== OBJECTIF DE LA TÂCHE ==
Rédigez la suite du récit sur la soirée de confidences avec un ami, en reprenant juste après sa dernière phrase.

== EXTRAIT

Il était à moins d’un mètre et tout proche aussi, très confiant dans ses propos et dans son attitude, comme le Petit Prince avec le Renard à la première rencontre.
Je sais que les gens se confient facilement à moi. Depuis toujours, ça n’a pas toujours été confortable, tout n’est pas bon à savoir. J’ai perdu des amis à trop en savoir sur les histoires de couples, de tromperies, de ceux qui veulent partir et qui restent finalement. C’est l’oreille amicale qui fait les frais de la relation.
J’ai mis des années à apprivoiser ce truc chez moi, à détecter le moment de la confidence et à le contourner si je le souhaite, à repérer ce qui doit être écouté de ce qui dit être évité. Mais il arrive encore que je sois prise par surprise et que d’un coup on s’approche de moi très vite, très près. Parfois trop, et j’en suis troublée. Un ancien reflexe de peur, un vieux réflexe de Renard qui a besoin d’être apprivoisé.
Je suis une lente dans les relations, et certains n’ont pas ce temps. Ils ont trop attendus, ils ont trop envie ou tout simplement ils ont confiance, ils sont sûrs de leur fait. Ils s’approchent vite et près. Je dis ils, ce sont des hommes qui font ça.
Lui est comme ça. Il a été proche, très vite. Pas trop vite, il ne m’a pas fait peur, il s’est fait une place dans mon cercle, dans ma vie, dans mon cœur. C’est quelqu’un qui compte pour moi.
Savoir qu’il avait été seul jusqu’à plus de trente ans m’a terriblement touchée.
Ce soir-là nous avons bu un verre et parler pendant des heures. Jusqu’à l’heure de mon départ. C’est là qu’il m’a raconté tout ça. L’expérience de la solitude, si douloureuse. La remise en cause qui va avec, les efforts, l’attention aux autres, la croyance de ne pas être suffisamment bien. De ne pas être digne d’être aimé.
Je lui ai dit qu’il était aimable, au sens digne d’être aimé. Que moi je l’aimais, et que je pense qu’il est une belle personne.
Il en a pleuré d’émotion. Respire je lui ai dit.
Il riait et pleurait en même temps.
Il m’a raconté sa nouvelle relation, avec tout ce qu’elle a de beau et de compliqué. Avec toutes ces promesses d’avenir et tout ce qu’elle ferme aussi comme possibilités.

====
== EXTRAIT DE DONNÉES

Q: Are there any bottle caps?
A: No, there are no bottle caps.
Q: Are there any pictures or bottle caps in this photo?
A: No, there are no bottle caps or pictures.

====

== RÉPONSE RÉDIGÉE ==
Il me parle de son frère dont il s’est occupé pendant ces études, il a habité avec lui, l’a nourri et l’a soutenu quand il révisait tard. Lui adulte avait déjà son diplôme et travaillait et il s’est assuré que son frère avait toutes les conditions pour réussir ses études. « C’est la personne qui a été mon Monde pendant longtemps» . Il est bien embêté que son frère ne sache pas dire à sa famille qu’il les aime. Il est emu aux larmes quand il évoque l’incapacité de son frère a en parlé.
Ce type est juste incroyable, il me raconte ça sur le même ton que d’autres me parle de leur business plan.
Cet homme est tellement lucide, tellement franc avec ce qu’il ressent que ça en est déroutant. Il a la réflexivité de quelqu’un qui aurait fait des années de thérapie. Un endroit où il n’a jamais mis les pieds.
Des années après, nous avons reparlé de notre première rencontre. Il ne se rappelait pas sa demande pour s’approcher « j’ai senti qu’il y avait quelque chose de possible, j’y suis allé ». Quand je lui dis que nous avons une relation intime, il n’est pas sûr de comprendre ce à quoi je me réfère. Je suis obligée d’expliquer ce qu’est l’intimité en relation :
je ne sais pas parler d’autre chose avec les gens que j’apprécie
Moi : Tu es un ovni. Peu de gens sont comme toi, ça explique aussi la solitude toutes ces années.
Lui : Toi, tu es comme ça.
Moi : Oui, je suis aussi une ovni, et moi j’en ai fait mon métier.
Son référentiel de relation c’est une relation de proximité, d’authenticité et attentionnée.
J’aimerai rencontrer ses parents. Je vénère ses parents d’avoir élevé un homme comme lui. J’aimerai avoir des fils comme lui. J’aimerai qu’il soit la norme et non plus l’exception. J’aimerai qu’il soit heureux.
Le monde a besoin de plus d’hommes comme lui.